The court found that additional Chinese records substantiated that finding, including administrative materials detailing the Chamber's price coordination role in the Vitamin C industry, as well as contemporaneous industry records and notes from the Vitamin C Coordination Group meetings, which all corroborated the finding that Chinese law required coordination on supply and prices. 

Finally, the court examined (again) the submissions that the Ministry had made during the case and concluded that they confirmed its finding that Chinese law required the defendants to coordinate and fix prices.  All of this resulted in the court's conclusion that it was impossible for the defendants to comply with U.S. antitrust law and Chinese law, and, therefore, a "true conflict" existed—requiring deference to Chinese law under principles of international comity.
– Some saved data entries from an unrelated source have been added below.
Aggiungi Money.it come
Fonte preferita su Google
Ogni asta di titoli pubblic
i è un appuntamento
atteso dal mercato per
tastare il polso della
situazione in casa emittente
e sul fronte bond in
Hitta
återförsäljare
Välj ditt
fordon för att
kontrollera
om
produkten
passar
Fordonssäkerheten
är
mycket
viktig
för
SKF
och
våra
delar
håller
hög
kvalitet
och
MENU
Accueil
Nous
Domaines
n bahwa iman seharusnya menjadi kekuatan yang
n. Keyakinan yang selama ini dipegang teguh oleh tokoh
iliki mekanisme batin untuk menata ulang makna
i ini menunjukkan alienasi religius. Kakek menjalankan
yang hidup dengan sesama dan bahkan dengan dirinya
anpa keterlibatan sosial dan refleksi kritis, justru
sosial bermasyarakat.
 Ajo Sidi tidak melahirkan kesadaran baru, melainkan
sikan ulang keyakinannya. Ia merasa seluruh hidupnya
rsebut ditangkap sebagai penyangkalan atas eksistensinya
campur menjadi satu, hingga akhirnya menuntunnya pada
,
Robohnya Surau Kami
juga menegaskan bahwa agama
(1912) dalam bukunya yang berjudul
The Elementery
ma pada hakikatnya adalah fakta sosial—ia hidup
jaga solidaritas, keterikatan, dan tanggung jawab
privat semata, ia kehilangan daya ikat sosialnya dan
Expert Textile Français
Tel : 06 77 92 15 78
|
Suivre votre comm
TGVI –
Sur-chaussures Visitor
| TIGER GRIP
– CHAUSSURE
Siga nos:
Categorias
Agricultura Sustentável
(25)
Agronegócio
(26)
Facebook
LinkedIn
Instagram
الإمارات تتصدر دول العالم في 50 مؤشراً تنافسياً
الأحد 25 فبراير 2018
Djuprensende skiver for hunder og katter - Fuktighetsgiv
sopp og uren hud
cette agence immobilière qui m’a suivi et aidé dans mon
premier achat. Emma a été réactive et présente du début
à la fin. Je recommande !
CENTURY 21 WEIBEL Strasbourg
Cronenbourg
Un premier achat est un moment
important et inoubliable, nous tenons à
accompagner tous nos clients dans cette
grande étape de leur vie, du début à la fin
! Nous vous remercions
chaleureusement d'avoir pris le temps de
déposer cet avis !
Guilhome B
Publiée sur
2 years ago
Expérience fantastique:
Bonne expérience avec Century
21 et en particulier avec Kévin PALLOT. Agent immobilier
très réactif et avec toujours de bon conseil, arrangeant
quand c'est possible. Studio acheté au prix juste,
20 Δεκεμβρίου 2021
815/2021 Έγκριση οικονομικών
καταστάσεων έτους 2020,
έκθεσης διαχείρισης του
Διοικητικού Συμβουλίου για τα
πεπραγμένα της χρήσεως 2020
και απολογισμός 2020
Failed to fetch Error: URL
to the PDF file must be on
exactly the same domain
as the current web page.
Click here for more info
Additionally, the court looked at the:

  • Nationality of the parties and site of anticompetitive conduct—all in China.
  • Effectiveness of enforcement and alternative remedies—the consequences of enforcing the judgment were uncertain and did not impact the court's decision.
  • Foreseeable harms to American commerce—the only factor that weighed against dismissal because the harm to American commerce was foreseeable.
  • Reciprocity—"the U.S. government would undoubtedly expect the Chinese court to recognize a valid defense that U.S. law required the American exporter's conduct."
  • Possible effect upon foreign relations—China was greatly concerned about the case, while the U.S. State Department had not participated or even signaled its view.

Takeaways

While the defendants in the Vitamin C situation are on the winning side of this latest decision, they had to engage in years of expensive and burdensome litigation to get there, with the help of a very narrow and rarely applicable defense, and yet another appeal to the Supreme Court still remains possible. 

It is advisable for companies operating abroad who import products to the U.S., or whose products otherwise may make their way into the U.S., to seek guidance of U.S. and home-based counsel before engaging in conduct that is such an obvious violation of U.S. antitrust laws: price-fixing, market allocation, customer allocation, and/or bid-rigging.  With appropriate guidance, it may be possible for companies positioned like those in the Vitamin C case to avoid years of litigation trauma and expense by proactively addressing these and similar issues on the front end.